We are planning to do a live rolling migration of our existing cluster. Current config consists of two namespaces. One persistent, one memory. Existing cluster: 10 i3.4xlarge instances (16cores, 122G mem) replication factor of 2, primary namespace pointed at 2 ephemeral nvme volumes at 1.7T each

Migrating to: 8 c5d.9xl (36 cores, 72G mem) single 900G ephemeral nvme storage device

Our namespace utilization is well below the smaller storage we are migrating to (see attached info namespace), so we are reducing mem and space, and upping cpu.

Two main questions are:

  1. With namespace utilization being well below the new cluster disk size, will we be okay rolling in the new hosts without interruption? Same with removing old hosts post-migration?
  2. We will need to reduce the memory-size configuration values on the new hosts. Can this be inconsistent across namespace configurations in the cluster? (e.g. host1 namespace a {memory-size 115G} new-smaller-host2(namespace a {memory-size 65G}


#2

Are you running Aerospike 3.14 or later?


#3

3.15.1.3 TIL there is also a 10 char post minimum.


#4

Post 3.14, this is all as you would expect. When taking a node down, be sure to wait for migrations before taking down the next. (A few complicated caveats prior to 3.14).
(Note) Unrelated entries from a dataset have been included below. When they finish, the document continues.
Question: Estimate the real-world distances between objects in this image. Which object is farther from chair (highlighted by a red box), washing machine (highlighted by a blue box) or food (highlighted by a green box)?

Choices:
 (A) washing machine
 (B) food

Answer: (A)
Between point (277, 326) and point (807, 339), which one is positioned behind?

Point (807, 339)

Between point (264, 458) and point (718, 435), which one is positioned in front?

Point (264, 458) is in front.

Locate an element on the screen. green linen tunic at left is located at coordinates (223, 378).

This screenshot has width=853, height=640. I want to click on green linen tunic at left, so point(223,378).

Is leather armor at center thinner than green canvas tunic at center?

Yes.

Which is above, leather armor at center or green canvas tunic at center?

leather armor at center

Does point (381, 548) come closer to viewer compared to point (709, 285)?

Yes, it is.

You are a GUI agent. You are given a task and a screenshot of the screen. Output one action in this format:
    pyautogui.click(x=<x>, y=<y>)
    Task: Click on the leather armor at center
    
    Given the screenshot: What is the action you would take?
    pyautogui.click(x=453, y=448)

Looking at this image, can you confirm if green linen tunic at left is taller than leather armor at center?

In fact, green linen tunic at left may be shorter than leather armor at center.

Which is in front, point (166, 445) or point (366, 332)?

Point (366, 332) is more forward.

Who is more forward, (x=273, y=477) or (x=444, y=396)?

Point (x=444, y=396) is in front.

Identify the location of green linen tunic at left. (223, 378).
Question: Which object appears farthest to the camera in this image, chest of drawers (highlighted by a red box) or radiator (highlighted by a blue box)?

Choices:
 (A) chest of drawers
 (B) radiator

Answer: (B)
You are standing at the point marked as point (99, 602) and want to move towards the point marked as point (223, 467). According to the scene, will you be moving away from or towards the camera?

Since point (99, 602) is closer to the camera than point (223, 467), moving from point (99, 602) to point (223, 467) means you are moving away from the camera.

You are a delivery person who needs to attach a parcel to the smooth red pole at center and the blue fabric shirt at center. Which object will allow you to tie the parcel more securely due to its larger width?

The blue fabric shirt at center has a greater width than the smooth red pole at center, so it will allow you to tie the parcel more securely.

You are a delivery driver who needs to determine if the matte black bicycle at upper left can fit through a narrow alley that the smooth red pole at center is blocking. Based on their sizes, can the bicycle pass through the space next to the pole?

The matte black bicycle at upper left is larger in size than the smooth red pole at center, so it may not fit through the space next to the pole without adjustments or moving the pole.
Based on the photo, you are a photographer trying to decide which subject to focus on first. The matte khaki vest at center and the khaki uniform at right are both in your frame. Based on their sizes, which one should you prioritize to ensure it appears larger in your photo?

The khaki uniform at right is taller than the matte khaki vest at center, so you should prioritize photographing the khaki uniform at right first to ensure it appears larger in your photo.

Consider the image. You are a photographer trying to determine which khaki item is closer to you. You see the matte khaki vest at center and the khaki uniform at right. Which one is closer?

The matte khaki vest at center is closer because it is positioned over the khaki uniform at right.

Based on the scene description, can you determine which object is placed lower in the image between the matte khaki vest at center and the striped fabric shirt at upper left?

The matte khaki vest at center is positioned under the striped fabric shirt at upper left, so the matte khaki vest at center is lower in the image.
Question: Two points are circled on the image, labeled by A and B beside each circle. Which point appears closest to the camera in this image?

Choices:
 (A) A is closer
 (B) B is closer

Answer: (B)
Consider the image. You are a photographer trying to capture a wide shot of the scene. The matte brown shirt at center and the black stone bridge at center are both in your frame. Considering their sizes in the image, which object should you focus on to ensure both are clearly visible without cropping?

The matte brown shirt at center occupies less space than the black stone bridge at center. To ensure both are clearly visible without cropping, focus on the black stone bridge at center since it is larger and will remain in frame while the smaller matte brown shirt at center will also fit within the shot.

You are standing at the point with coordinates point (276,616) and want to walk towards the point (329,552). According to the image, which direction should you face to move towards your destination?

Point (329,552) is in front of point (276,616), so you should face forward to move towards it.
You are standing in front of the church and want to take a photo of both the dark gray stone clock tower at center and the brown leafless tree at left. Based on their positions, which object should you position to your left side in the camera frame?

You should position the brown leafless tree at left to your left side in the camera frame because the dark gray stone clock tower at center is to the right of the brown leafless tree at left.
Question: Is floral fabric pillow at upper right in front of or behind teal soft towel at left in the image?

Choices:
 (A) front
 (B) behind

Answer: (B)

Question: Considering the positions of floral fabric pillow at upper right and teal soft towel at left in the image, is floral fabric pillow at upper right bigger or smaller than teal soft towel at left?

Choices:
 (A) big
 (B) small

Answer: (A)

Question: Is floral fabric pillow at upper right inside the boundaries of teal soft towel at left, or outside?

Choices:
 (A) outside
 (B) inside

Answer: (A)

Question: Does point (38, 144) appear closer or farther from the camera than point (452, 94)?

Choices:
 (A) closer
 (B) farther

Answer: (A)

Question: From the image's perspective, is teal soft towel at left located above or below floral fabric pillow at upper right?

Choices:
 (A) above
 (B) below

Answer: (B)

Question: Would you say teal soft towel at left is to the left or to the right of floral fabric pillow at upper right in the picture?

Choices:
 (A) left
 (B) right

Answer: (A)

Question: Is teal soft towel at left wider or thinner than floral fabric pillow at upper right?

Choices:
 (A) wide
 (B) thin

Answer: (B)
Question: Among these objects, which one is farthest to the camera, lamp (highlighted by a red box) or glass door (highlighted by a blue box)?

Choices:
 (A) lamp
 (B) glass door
Yes this can be inconsistent i.e. it isn’t required to be unanimous across the cluster. It will be fine as long as you a below your eviction and stop-writes high water marks. If you do breach the eviction high-water-mark the nodes will start to evict and the eviction depth could become extremely skewed on some partitions. If you think this could be a risk, you could mitigate it by setting the high-water-marks on the larger nodes to the equivalent amount of memory as the high-water-marks on the smaller nodes represent e.g. say on large you have 115 G RAM and smaller nodes have 65 G RAM with hwm = 90% then solve for X where 115 * X = 65 * 90%.